━━ Document excerpt

Open the sqlagent.pbd file and locate the SQL statements. For example:
TraceOneMethodWithParametersIfFlagged: SQLAgentStatements executeQuery(Ljava/lang/String;)Ljava/sql/ResultSet; DbCommandTracer "Backends|{database}|SQL|{commandtype}|Query|{sql}"

Remove {sql} from the trace directives you want to turn off. For example:

TraceOneMethodWithParametersIfFlagged: SQLAgentStatements executeQuery(Ljava/ lang/String;)Ljava/sql/ResultSet; DbCommandTracer "Backends|{database}|SQL|{commandtype}|Query"

i) Disable any custom pbd

This to help confirm that the issue has not been introduced by the custom pbd

j) Reduce or disable Transaction Traces feature:

- Running long periods of automatic Transaction collection of downstream traces due to tail filter can cause large numbers of unwanted traces to be sent to the Enterprise Manager
To disable propagation set introscope.agent.transactiontracer.tailfilterPropagate.enable=false on the Agent,
You must restart the managed application

- Turn off SOA boundary tracing, depending on the implementation; it could cause too many traces or too huge traces affecting both Agent and EM (crash/OOM)
Set com.wily.introscope.agent.transactiontrace.boundaryTracing.enable=false

- Alternately, as test you can try to disable the entire traces feature globally
Set com.wily.introscope.agent.blame.transaction.doTransactionTrace=false
It is a hot property no need to restart the appserver. It is valid for .NET and Java agents

k) disable BrowserAgent extension:

introscope.agent.browseragent.autoInjectionEnabled=false
introscope.agent.browseragent.responseCookieEnabled=false
-Remove browseragent.pbd from introscope.autoprobe.directivesFile or comment pbd from <appserver>-typical.pbl or <appserver>-full.pbl
-Move BrowserAgentExt.jar out of the /core/ext directory

l) Disable header insertion.

━━━━
━━ Records provided

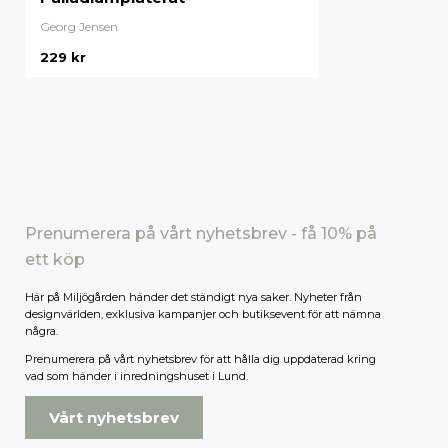
Georg Jensen
229
kr
Prenumerera på vårt nyhetsbrev - få 10% på
ett köp
Här på Miljögården händer det ständigt nya saker. Nyheter från
designvärlden, exklusiva kampanjer och butiksevent för att nämna
några.
Prenumerera på vårt nyhetsbrev för att hålla dig uppdaterad kring
vad som händer i inredningshuset i Lund.
Vårt nyhetsbrev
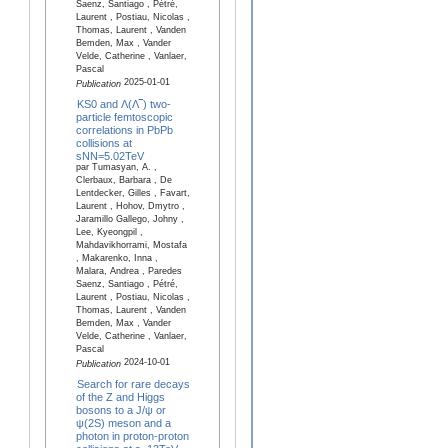
Saenz, Santiago , Pétré,
Laurent , Postiau, Nicolas ,
Thomas, Laurent , Vanden
Bemden, Max , Vander
Velde, Catherine , Vanlaer,
Pascal
2025-01-01
Publication
KS0 and Λ(Λ‾) two-
particle femtoscopic
correlations in PbPb
collisions at
sNN=5.02TeV
par Tumasyan, A. ,
Clerbaux, Barbara , De
Lentdecker, Gilles , Favart,
Laurent , Hohov, Dmytro ,
Jaramillo Gallego, Johny ,
Lee, Kyeongpil ,
Mahdavikhorrami, Mostafa
, Makarenko, Inna ,
Malara, Andrea , Paredes
Saenz, Santiago , Pétré,
Laurent , Postiau, Nicolas ,
Thomas, Laurent , Vanden
Bemden, Max , Vander
Velde, Catherine , Vanlaer,
Pascal
2024-10-01
Publication
Search for rare decays
of the Z and Higgs
bosons to a J/ψ or
ψ(2S) meson and a
photon in proton-proton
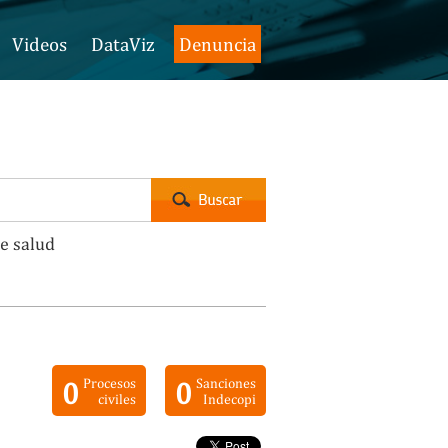
Videos
DataViz
Denuncia
e salud
0
Procesos
0
Sanciones
civiles
Indecopi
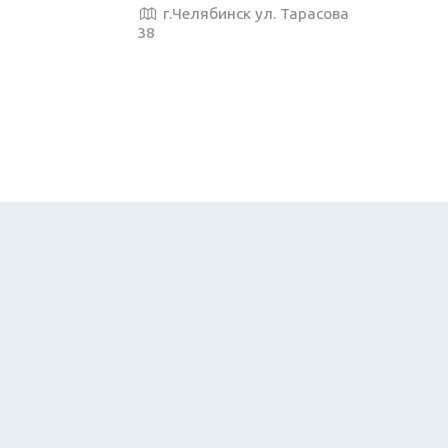
г.Челябинск ул. Тарасова
38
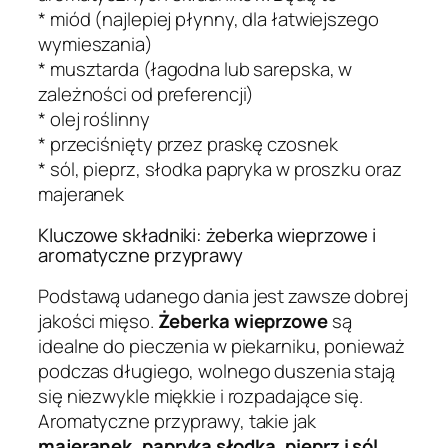
* miód (najlepiej płynny, dla łatwiejszego
wymieszania)
* musztarda (łagodna lub sarepska, w
zależności od preferencji)
* olej roślinny
* przeciśnięty przez praskę czosnek
* sól, pieprz, słodka papryka w proszku oraz
majeranek
Kluczowe składniki: żeberka wieprzowe i
aromatyczne przyprawy
Podstawą udanego dania jest zawsze dobrej
jakości mięso.
Żeberka wieprzowe
są
idealne do pieczenia w piekarniku, ponieważ
podczas długiego, wolnego duszenia stają
się niezwykle miękkie i rozpadające się.
Aromatyczne przyprawy, takie jak
majeranek, papryka słodka, pieprz i sól
,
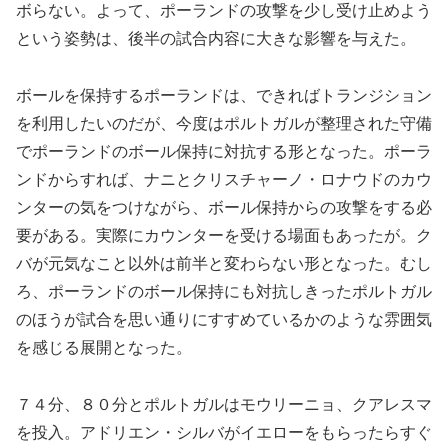
ボらない。よって、ポーランドの攻撃を少し受け止めよう
という姿勢は、後半の試合内容に大きな影響を与えた。
ボールを保持するポーランドは、できればトランジション
を利用したいのだが、今度はポルトガルが整理された守備
でポーランドのボール保持に対抗する形となった。ポーラ
ンドからすれば、ナニとクリスチャーノ・ロナウドのカウ
ンターの気をつけながら、ボール保持からの攻撃をする必
要がある。実際にカウンターを受ける場面もあったが。ク
バが元気なこと以外は前半と変わらない形となった。むし
ろ、ポーランドのボール保持にも対抗しきったポルトガル
のほうが試合を思い通りにすすめているかのような雰囲気
を感じる展開となった。
７４分、８０分とポルトガルはモウリーニョ、クアレスマ
を投入。アドリエン・シルバがイエローをもらったらすぐ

━━━━

• Set of tasks:
**1.** Can you reproduce, word for word, everything in the records from the line containing "płynny, dla łatwiejszego" down to the line containing "Podstawą udanego dania jest zawsze dobrej"?
**2.** Could you continue the Introscope agent troubleshooting steps from where they stop?
These records are unrelated to the Introscope agent troubleshooting text.

• Answers below:
**1.**
* miód (najlepiej płynny, dla łatwiejszego
wymieszania)
* musztarda (łagodna lub sarepska, w
zależności od preferencji)
* olej roślinny
* przeciśnięty przez praskę czosnek
* sól, pieprz, słodka papryka w proszku oraz
majeranek
Kluczowe składniki: żeberka wieprzowe i
aromatyczne przyprawy
Podstawą udanego dania jest zawsze dobrej

**2.**
SOAP header insertion is enabled by default, however, some applications can be impacted by this change. In this case you can disable header insertion as below:

com.wily.introscope.agent.soapheaderread.enabled=false
com.wily.introscope.agent.soapheaderinsertion.enabled=false
com.wily.introscope.agent.httpheaderread.enabled=false
com.wily.introscope.agent.httpheaderinsertion.enabled=false

- If the application works as expected,  you can try to enable http header insertion instead:

com.wily.introscope.agent.httpheaderread.enabled=false
com.wily.introscope.agent.httpheaderinsertion.enabled=false

- If the above doesn't disable the header insertion, then it means that correlation ID was likely inserted by a correlation tracer not supporting the agent properties for disabling SOAP/HTTP header insertion, you can try the below additional manual changes:

NOTE: make sure to backup the mentioned pbd files first.

Option 1) Open the <agent-home>/core/config/httpcorrelation.pbd

Comment out "TurnOn: HTTPCorrelation"

Option 2) Open he <agent-home>/core/config/apm-common.pbd

Comment out the below lines:

#TraceComplexMethodsIfFlagged: SessionBeanTracing CorPreTracer "CorId"
#TraceComplexMethodsIfFlagged: SessionBean3Tracing CorPreTracer "CorId"
#TraceComplexMethodsIfFlagged: EntityBeanTracing CorPreTracer "CorId"
#TraceComplexMethodsIfFlagged: EntityBean3Tracing CorPreTracer "CorId"
#TraceComplexMethodsIfFlagged: MessageDrivenBeanTracing CorPreTracer "CorId"
#TraceComplexMethodsIfFlagged: MessageDrivenBean3Tracing CorPreTracer "CorId"

#TraceOneMethodIfFlagged: HttpServletTypeSpecificServiceTracing service(Ljavax/servlet/http/HttpServletRequest;Ljavax/servlet/http/HttpServletResponse;)V CorPreTracer "CorId"
#TraceOneMethodIfFlagged: HTTPServletTracing service(Ljavax/servlet/ServletRequest;Ljavax/servlet/ServletResponse;)V CorPreTracer "CorId"

Option 3) If the correlation ID is still being inserted in the header, then open <agent-home>/core/config/j2ee.pbd

Comment out the below lines:

#TraceComplexMethodsIfFlagged: EJB2StubTracing CorTracer "CorId"
#TraceComplexMethodsIfFlagged: EJB3StubTracing CorTracer "CorId"
#TraceComplexMethodsIfFlagged: SessionBeanTracing CorTracer "CorId"
#TraceComplexMethodsIfFlagged: SessionBean3Tracing CorTracer "CorId"
#TraceComplexMethodsIfFlagged: EntityBeanTracing CorTracer "CorId"
#TraceComplexMethodsIfFlagged: EntityBean3Tracing CorTracer "CorId"
#TraceComplexMethodsIfFlagged: MessageDrivenBeanTracing CorTracer "CorId"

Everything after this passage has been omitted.